Forces families hit by funding reform


Changes to the funding of private education for the children of military personnel have led to a huge drop in the number who board, according to figures.

The latest census from the Independent Schools Council (ISC) shows that the number of Forces children attending independent boarding schools has dropped from 1,790 in 2011 to 851 this year. 

The decline coincides with changes three years ago to the Ministry of Defence’s Continuity of Education Allowance (CEA), which pays for continuous schooling for the children of military personnel who are stationed overseas. 

The review led to fewer young people being eligible for financial support, and a growing expectation that parents would choose state boarding schools for their children. The MoD planned to save £20 million a year on the CEA.

Hilary Moriarty, national director of the Boarding Schools Association (BSA), said the declining numbers of Forces children in independent boarding schools was “particularly worrying”. She added: “This is surely due to the major changes in the granting of the Ministry of Defence’s CEA. In 2011, there were 1790 new Forces children at independent boarding schools, in 2012 there were 992, and this year, there are 851. This a dramatic drop over three years.”

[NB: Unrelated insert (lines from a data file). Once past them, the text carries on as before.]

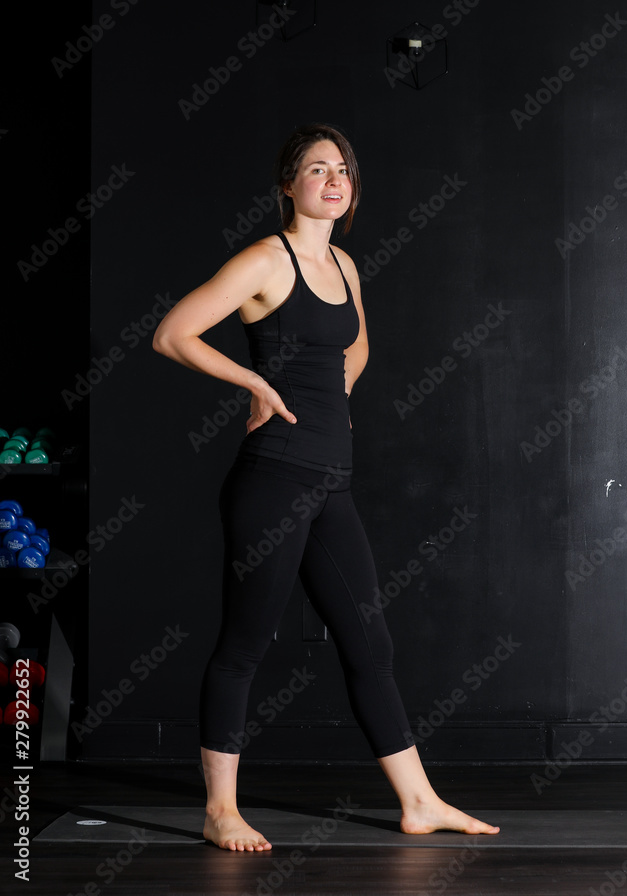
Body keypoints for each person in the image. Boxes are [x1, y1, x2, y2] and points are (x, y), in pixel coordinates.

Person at [152, 123, 499, 852]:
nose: (334, 180)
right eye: (317, 169)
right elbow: (174, 333)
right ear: (288, 185)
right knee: (246, 644)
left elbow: (357, 343)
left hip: (331, 480)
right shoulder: (264, 260)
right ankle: (220, 810)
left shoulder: (343, 263)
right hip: (273, 477)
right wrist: (256, 385)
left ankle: (419, 802)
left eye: (342, 169)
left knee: (370, 644)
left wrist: (332, 400)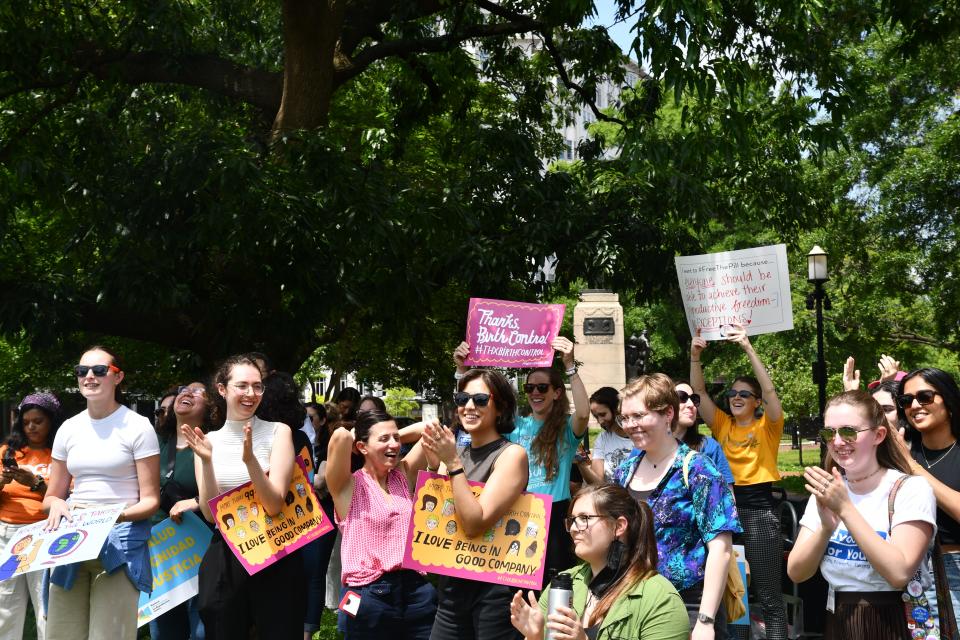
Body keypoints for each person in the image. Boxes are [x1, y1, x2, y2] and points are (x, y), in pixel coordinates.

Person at [787, 390, 936, 638]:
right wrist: (825, 529)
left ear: (878, 435)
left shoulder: (910, 489)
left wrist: (845, 510)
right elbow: (797, 572)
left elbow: (899, 573)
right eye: (828, 433)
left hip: (896, 620)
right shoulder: (828, 491)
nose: (836, 441)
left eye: (848, 432)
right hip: (839, 619)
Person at [182, 354, 304, 639]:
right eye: (242, 386)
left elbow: (274, 503)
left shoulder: (279, 432)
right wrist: (207, 462)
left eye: (258, 386)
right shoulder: (207, 441)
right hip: (227, 552)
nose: (251, 394)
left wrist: (251, 462)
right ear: (222, 389)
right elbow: (211, 514)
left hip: (275, 549)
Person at [43, 346, 161, 640]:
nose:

The ISC census also shows that almost 84 per cent of boarders at independent schools are full boards, while 8.2 per cent board on a flexible basis. In the 6th form, almost a third of all pupils board and more than 90 per cent of them are full boarders.

Long-term investment by schools in their boarding accommodation – £88 million, a third up on last year’s £66 million

Ms Moriarty said that, overall, the strength of full boarding was “unexpected”. “It shows that full boarding has become increasingly accommodating to the needs of its students and their families, especially in its offer of such a wide range of activities.

“While there has been a slight drop in overall boarding numbers at independent schools (1.4 per cent – down from 68,476 to 66,776) it is interesting to note that in the past year we have received an unprecedented number of expressions of interest in starting a state boarding school. These have come from a wide range, including free schools, academies and charities.”